▸ **Given task**: Retype the whole listing below line for line, keeping every character, number, and space unchanged.

▸ **Supplied records**:

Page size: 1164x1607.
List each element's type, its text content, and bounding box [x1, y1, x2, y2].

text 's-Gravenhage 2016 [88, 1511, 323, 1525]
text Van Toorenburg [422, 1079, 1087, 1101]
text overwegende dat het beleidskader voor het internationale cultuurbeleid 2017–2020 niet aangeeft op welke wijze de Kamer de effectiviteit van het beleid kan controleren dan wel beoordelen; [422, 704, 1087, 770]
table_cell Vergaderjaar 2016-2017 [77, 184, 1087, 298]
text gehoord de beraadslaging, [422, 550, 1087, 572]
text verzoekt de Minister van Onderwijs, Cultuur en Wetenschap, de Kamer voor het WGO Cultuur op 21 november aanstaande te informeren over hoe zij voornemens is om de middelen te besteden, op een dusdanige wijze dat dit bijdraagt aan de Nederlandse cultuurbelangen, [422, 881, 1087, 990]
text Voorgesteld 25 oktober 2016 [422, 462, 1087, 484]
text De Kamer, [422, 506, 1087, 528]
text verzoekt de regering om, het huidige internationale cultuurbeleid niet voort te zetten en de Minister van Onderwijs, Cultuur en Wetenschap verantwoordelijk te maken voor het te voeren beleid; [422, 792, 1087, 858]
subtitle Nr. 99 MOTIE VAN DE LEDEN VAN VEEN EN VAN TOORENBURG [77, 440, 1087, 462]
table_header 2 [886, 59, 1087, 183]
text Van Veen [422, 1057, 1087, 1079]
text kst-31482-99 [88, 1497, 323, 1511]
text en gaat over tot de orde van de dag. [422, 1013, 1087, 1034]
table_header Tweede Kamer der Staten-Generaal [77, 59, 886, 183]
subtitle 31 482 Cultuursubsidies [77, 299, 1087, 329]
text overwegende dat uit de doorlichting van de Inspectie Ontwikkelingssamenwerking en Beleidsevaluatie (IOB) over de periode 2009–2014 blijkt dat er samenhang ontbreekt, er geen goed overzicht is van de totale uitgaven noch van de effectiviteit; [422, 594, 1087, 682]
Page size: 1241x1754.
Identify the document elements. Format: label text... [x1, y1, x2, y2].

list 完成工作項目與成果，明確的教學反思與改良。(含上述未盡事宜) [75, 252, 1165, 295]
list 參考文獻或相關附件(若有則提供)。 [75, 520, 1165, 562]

▸ **Result of the task**:
Page size: 1164x1607.
List each element's type, its text content, and bounding box [x1, y1, x2, y2].

text 's-Gravenhage 2016 [88, 1511, 323, 1525]
text Van Toorenburg [422, 1079, 1087, 1101]
text overwegende dat het beleidskader voor het internationale cultuurbeleid 2017–2020 niet aangeeft op welke wijze de Kamer de effectiviteit van het beleid kan controleren dan wel beoordelen; [422, 704, 1087, 770]
table_cell Vergaderjaar 2016-2017 [77, 184, 1087, 298]
text gehoord de beraadslaging, [422, 550, 1087, 572]
text verzoekt de Minister van Onderwijs, Cultuur en Wetenschap, de Kamer voor het WGO Cultuur op 21 november aanstaande te informeren over hoe zij voornemens is om de middelen te besteden, op een dusdanige wijze dat dit bijdraagt aan de Nederlandse cultuurbelangen, [422, 881, 1087, 990]
text Voorgesteld 25 oktober 2016 [422, 462, 1087, 484]
text De Kamer, [422, 506, 1087, 528]
text verzoekt de regering om, het huidige internationale cultuurbeleid niet voort te zetten en de Minister van Onderwijs, Cultuur en Wetenschap verantwoordelijk te maken voor het te voeren beleid; [422, 792, 1087, 858]
subtitle Nr. 99 MOTIE VAN DE LEDEN VAN VEEN EN VAN TOORENBURG [77, 440, 1087, 462]
table_header 2 [886, 59, 1087, 183]
text Van Veen [422, 1057, 1087, 1079]
text kst-31482-99 [88, 1497, 323, 1511]
text en gaat over tot de orde van de dag. [422, 1013, 1087, 1034]
table_header Tweede Kamer der Staten-Generaal [77, 59, 886, 183]
subtitle 31 482 Cultuursubsidies [77, 299, 1087, 329]
text overwegende dat uit de doorlichting van de Inspectie Ontwikkelingssamenwerking en Beleidsevaluatie (IOB) over de periode 2009–2014 blijkt dat er samenhang ontbreekt, er geen goed overzicht is van de totale uitgaven noch van de effectiviteit; [422, 594, 1087, 682]
Page size: 1241x1754.
Identify the document elements. Format: label text... [x1, y1, x2, y2].

list 完成工作項目與成果，明確的教學反思與改良。(含上述未盡事宜) [75, 252, 1165, 295]
list 參考文獻或相關附件(若有則提供)。 [75, 520, 1165, 562]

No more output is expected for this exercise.